Gibbs déposa son arme dans la main de Tony et se dirigea vers le petit arsenal que Cyb avait constitué, il examina les armes soigneusement.
Et porta son choix sur un Glock très banal. Mais d'un calibre suffisamment commun pour être difficile à identifier si par malchance, son corps, ou du moins ce qu'il devait en rester, tombait entre les mains d'une équipe de scientifiques.
De la police.
Il chargea l'arme et la mit dans son holster de hanche.
Les gémissements de Julian l'attirèrent vers la table de dissection, l'homme se réveillait de nouveau, il commença à s'agiter en constatant qu'il était attaché, il marmonnait dans sa semi inconscience, tirant sur ses entraves.
Gibbs profita que l'homme avait les yeux fermés pour admirer le travail des mercenaires, il devait avouer que pour des novices dans l'art de feindre, ils avaient fait un super boulot.
Le faux sang avait dessiné des rigoles sombres sur la peau de Julian, les patches de latex ensanglantés étaient très réalistes, il constata que Gred n'avait pas cédé à ses instincts de justicier et que le sexe soigneusement prélevé n'était qu'un faux, Julian possédait encore tous ses organes.
Jethro se dit qu'une fois débarrassé du sang et du latex, suivant l'endroit où il serait shooté, il ne serait peut être pas nécessaire de faire disparaître le corps de l'homme, Lune serait déçue bien évidement, elle avait concocté une mixture à base d'acide qui était capable de dissoudre tout et n'importe quoi, tout ce qui était organique du moins, pour les ossements, il n'en était pas certain, mais lui laissait le bénéfice du doute.
Il se pencha sur la table, Cyb et ses acolytes à ses côtés.
"Julian?
L'homme tourna la tête vers lui dans un effort surhumain.
Le GHB lui laissait des éclairs de lucidité mais il était encore un peu "ailleurs", il cligna des yeux en essayant de reconnaître celui qui se trouvait près de lui. La silhouette et la voix lui disaient quelque chose, mais il avait du mal à mettre ses idées bout à bout.

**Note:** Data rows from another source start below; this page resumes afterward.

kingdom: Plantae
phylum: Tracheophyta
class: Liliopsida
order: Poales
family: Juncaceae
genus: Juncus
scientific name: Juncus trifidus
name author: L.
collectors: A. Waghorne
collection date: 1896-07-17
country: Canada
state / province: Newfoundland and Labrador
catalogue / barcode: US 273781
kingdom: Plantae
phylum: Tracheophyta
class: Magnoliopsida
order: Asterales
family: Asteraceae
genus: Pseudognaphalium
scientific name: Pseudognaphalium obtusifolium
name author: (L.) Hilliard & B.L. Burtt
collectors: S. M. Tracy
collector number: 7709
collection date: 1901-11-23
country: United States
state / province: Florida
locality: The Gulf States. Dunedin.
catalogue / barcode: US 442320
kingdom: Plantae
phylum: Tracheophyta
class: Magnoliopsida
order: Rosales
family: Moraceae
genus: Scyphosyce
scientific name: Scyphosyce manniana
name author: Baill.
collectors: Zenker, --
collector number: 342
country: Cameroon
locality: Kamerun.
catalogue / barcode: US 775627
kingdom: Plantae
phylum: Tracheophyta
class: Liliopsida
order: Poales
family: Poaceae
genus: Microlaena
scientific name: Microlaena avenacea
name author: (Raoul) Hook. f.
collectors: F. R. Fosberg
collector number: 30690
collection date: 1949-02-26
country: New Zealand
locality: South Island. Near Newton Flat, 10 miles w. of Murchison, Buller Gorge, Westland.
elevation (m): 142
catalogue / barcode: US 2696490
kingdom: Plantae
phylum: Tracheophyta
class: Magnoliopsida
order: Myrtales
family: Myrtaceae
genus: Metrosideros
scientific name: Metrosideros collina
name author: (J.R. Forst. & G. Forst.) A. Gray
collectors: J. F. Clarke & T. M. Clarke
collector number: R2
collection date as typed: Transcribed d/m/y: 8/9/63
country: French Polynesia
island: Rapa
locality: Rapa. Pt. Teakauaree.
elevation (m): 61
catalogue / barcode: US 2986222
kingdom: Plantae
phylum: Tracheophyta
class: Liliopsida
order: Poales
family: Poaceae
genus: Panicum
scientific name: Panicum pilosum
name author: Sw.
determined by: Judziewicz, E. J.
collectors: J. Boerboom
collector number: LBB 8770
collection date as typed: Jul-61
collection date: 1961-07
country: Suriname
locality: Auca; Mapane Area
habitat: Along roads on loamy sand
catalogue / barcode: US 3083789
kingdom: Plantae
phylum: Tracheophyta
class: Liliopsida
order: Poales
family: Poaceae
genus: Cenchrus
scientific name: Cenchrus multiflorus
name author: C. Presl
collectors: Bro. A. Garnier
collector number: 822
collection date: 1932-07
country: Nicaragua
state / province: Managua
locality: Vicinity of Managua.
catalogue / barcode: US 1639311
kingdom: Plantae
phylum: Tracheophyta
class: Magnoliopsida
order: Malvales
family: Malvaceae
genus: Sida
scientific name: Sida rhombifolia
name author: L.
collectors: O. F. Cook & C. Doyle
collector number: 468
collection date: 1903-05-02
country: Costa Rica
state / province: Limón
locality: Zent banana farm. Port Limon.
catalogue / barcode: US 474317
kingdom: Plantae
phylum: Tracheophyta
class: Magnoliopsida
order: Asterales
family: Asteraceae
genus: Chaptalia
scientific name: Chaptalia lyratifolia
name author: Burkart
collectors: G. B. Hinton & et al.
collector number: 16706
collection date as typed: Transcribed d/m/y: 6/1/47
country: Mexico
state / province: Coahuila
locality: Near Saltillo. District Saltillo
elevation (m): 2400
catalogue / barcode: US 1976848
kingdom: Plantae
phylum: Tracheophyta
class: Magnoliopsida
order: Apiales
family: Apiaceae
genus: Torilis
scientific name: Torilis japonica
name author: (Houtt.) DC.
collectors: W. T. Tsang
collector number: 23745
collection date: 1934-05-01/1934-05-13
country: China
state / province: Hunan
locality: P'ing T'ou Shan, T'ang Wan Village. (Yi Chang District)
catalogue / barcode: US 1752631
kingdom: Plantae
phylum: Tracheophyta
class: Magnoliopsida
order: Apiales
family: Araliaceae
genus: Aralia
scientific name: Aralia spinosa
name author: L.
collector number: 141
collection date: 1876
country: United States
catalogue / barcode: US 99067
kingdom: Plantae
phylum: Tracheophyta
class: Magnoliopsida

"JULIAN. Gronda Jethro cette fois, il plongea son regard dans celui encore incertain de sa victime.
"Gibbs? Murmura Julian en le reconnaissant brusquement.
Avec un rictus, Jay acquiesça.
"Yep. Bien installé? Demanda l'agent.
"Laissez-moi... Laissez-moi partir... Je dirais rien... Dit l'homme d'une voix très rauque.
Jethro haussa les sourcils.
"Te laisser partir? Et pour quelle raison? Je trouve que tu es plutôt bien, ici, avec nous. Tu as déjà rencontré mon amie Maï: la petite demoiselle. Le grand blond, là : c'est Cybélian et l'autre, tu sais celui qui t'a débarrassé de ce qui te rendait si supérieur à tes victimes: lui, c'est Gred.
"J'veux pas savoir. Marmonna l'homme en secouant la tête. J'veux rien savoir, je dirais rien... Je vous le jure...
Jay agrippa le menton de Julian et le força à le regarder dans les yeux.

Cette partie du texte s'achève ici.